Says Kartik Jain, head of e-channel and marketing, ICICI Lombard: “This policy with its dental, orthopaedic and OPD feature offers non-hospitalisation benefits.” But it comes with a rider—you can exercise it only once a year and there is an upper limit imposed (see table for indicative rates). The policy is designed to make the most of the Section 80D benefits—someone in the highest tax bracket of 33.66% paying Rs 15,000 annually for this policy will effectively pay Rs 9,951, a saving of about Rs 5,000.
- Priya Kapoor
In a bid to beat the flagging vehicle sales, banks and finance companies have started offering floating rate auto loans. Although some state-owned banks like State Bank of India (SBI) have been doing this for some time now, they have now been joined by market leader ICICI Bank, a move which may induce other private players to join the race.
The current interest rates on auto loans are around 14%, up from last year’s average of 8-9%. As a result the passenger car segment has posted a single-digit growth while commercial vehicles sales remained flat in the first half of this financial year. To lure customers sitting on the fence, ICICI Bank’s floating rates are 50 basis points lower than fixed rates of 13.5-14% for up to five years.
On the other hand, SBI is offering 12-12.25% for the same. According to experts, the floating rate option is likely to increase liquidity in the automobile market, which is expected to expand the monthly Rs 3,000-crore auto loan market by 5% in the next few months. “We expect monthly sales to rise by at least 3,000-4,000 units,” says NR Narayanan, group business head, vehicle finance, ICICI Bank.
It’s always been a red-hot option but the yellow metal has been seeing frenetic action of late. First the world sat up and took notice when gold crossed $700 an ounce reflecting the decaying value of the dollar and investors’ rush to park money in a “safe haven”. And now there is optimistic news from the consumption side—according to the World Gold Council (WGC), gold consumption in India is likely to cross the 1,000-tonne mark for the first time.
However, the near 71% rise in consumption during the first half of this year compared to the corresponding period in 2006—from 307 tonnes to 528 tonnes—has been fuelled more by the demand for jewellery than the need for investment. Of the 528 tonnes consumed this year, 387 tonnes have been bought as jewellery, the balance has been bought for investment in the form of coins and bars.
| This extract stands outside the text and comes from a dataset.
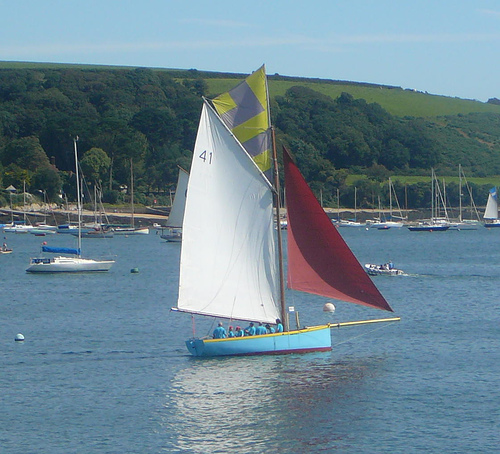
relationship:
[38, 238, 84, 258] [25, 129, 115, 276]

According to Philip Olden, managing director and chief marketing officer, WGC, a major factor driving the demand for gold is the rapid expansion of retail networks. Rural households continue to be largest consumers—last year 60% of the demand for gold came from rural India and the trend is likely to continue given the growing affluence of this segment. Olden commented that he is “cautiously optimistic” that the growth rate will not dip in the second half of this year. With festival and wedding season around the corner, the demand for gold has only one way to go, upwards.
A comparison of the returns from different forms of gold investment and fixed deposits, after taking care of the various deductions, show that for a five-year period, the gold coin is the best investment option after fixed deposits. In addition to easy liquidity, it also gives a high post-tax return of about 24.82%. This calculation is based on the assumption that gold prices will rise by 50% in five years.